It wasn’t something that Eugenia Ye Lushan (葉璐珊) had bargained for when she enrolled at the University of Hong Kong two years ago.
Eugenia, who is pursuing a course at HKU’s Faculty of Business and Economics, got a rude shock last month when the university’s student-run Campus TV ran a story about her, pointing out that she had been a member of the Communist Youth League of China (中國共產主義青年團).
The “expose” came as Eugenia was preparing to contest for the post of social secretary for the new executive body of the HKU Students Union, taking on several other contenders.
In today’s highly politicized society marked by fear and distrust of the Communist Party, especially on university campuses, one can imagine the implications of such a report.
Along with insinuations about her loyalties, Eugenia — who hails from Guangzhou — was also accused of inviting a member of the Chinese People’s Political Consultative Conference to a dinner party held on campus last year.
Following the report, Eugenia was overwhelmed by questions, during an election campaign debate last week, about her Communist identity and alleged links to the CPPCC member.
One editor of the Students’ Union magazine Undergrad (學苑) – which came in for rebuke recently from Chief Executive Leung Chun-ying for advocating Hong Kong independence – said Eugenia deliberately tried to hide her Communist Youth League membership, and that her election bid may be a scheme orchestrated by Beijing’s Liaison Office to plant its ears and eyes in the Students’ Union.
The attacks prompted Eugenia to write an open letter on Jan. 25, saying that Hong Kong’s freedom and liberal society are the reasons she chose the territory for higher education, and that she didn’t expect her mainland identity to become an issue.
Noting that she couldn’t choose her place of birth, the sophomore said she doesn’t want to be subjected to a Cultural Revolution-style smear and interrogation environment.
According to her, she just wanted to participate in campus activities and see how a students’ union in Hong Kong functions differently from one in the mainland.
“Why can’t I run for a HKUSU post simply because I once wore a red scarf?” she questioned.
Red scarf (紅領巾) is the official symbol of the Communist Youth League and the Young Pioneers of China. In propaganda materials, it is emblematic of the blood of revolutionary communist martyrs.
Given the recent developments, it remains to be seen whether Eugenia will still stand any chance in the student body elections.
It is said that Eugenia is the first mainlander to run for a HKUSU post since HKU started admitting large batches of mainland students after the 1997 handover. Last academic year, 2,781 UGC-funded quotas at HKU were taken up by mainland freshmen.
On the HKU campus you can still see several of Eugenia’s campaign posters. In the picture she looks young, bright and pretty with a winsome smile. But one wonders whether she can still keep her smile given the questions thrown at her and even some hostility.
Consciously or otherwise, her surname is spelt in the Cantonese way of “Yip” rather than the Putonghua pronunciation of “Ye”.

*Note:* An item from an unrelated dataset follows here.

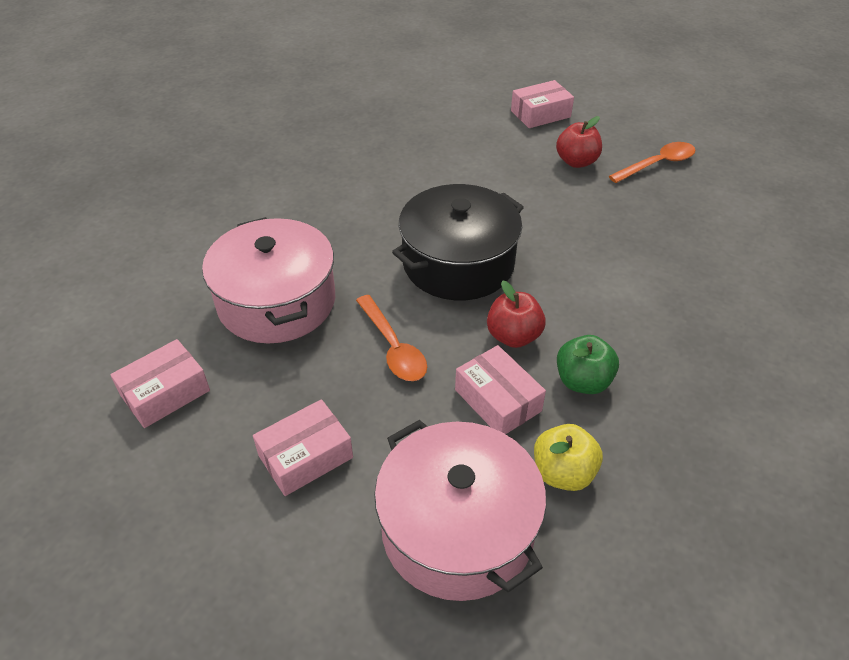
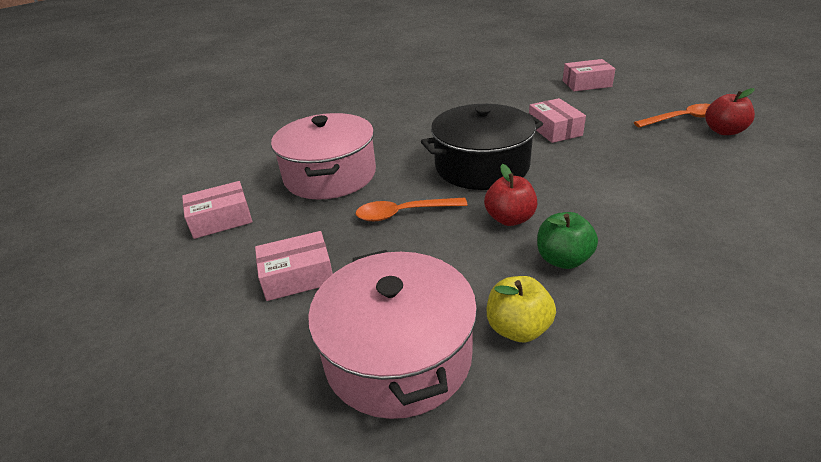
camera: 20 degrees right, 10 degrees down
orange spoon [356,295,427,381] -> orange spoon turned 90 degrees clockwise [356,197,468,221]
pink box [455,345,546,434] -> pink box moved to [529,98,586,143]
red apple [556,116,602,168] -> red apple moved to [705,88,755,135]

Eugenia says she shares the same political stance as other members of the proposed cabinet of the Students’ Union, including ending the single party dictatorship in the mainland and opposing the enactment of Article 23 of the Basic Law.
But that hasn’t put a stop to the questions and doubts surrounding her in the minds of fellow students.
Similar things have happened in Taiwan colleges too.
Last September, Cai Boyi (蔡博藝), a girl from China’s northwestern Gansu province who was among the first batch of mainland students in Taiwan, became a candidate for the students’ union president at Tamkang University (淡江大學).
Cai was also a member of the Communist Youth League before she went to Taiwan. Media reports fuelled the worry that Beijing may manipulate student organizations and even brainwash local students “through imperceptible but constant influence” from mainlanders like Cai.
During the election Cai’s mainland nationality was made public with a conspicuous Chinese national flag printed besides her name on the ballots.
Cai lost the election.
It seems a mainland identity, especially the Communist Youth League membership, is deemed as the “original sin” for students such as Eugenia and Cai.
But one should bear in mind that virtually all students in the mainland, from primary schools to high schools, are all required to join the group of Young Pioneers and the league.
Top students who score high marks in exams will be invited to join early while others may automatically become members at a later time. By comparison, there are more stringent procedures to become a Communist Party member.
Basically, the league almost has nothing to do with most students’ daily life and by any standard it is more a formality than a formal organization with concrete functions. The league exists in name only.
Eugenia is telling the truth when she says that “99 percent of mainland students in Hong Kong are also league members” and such membership means nothing at all.
It is well-known that local youth in Hong Kong and Taiwan are no fans of the Communist Party.
Beijing’s bullying and string-pulling with regard to the affairs of the two places have only deepened the sense of estrangement.
Given this situation, people like Eugenia, Cai and other mainland students have unfortunately become collateral targets. We can only hope that better sense prevails when emotions cool in the future.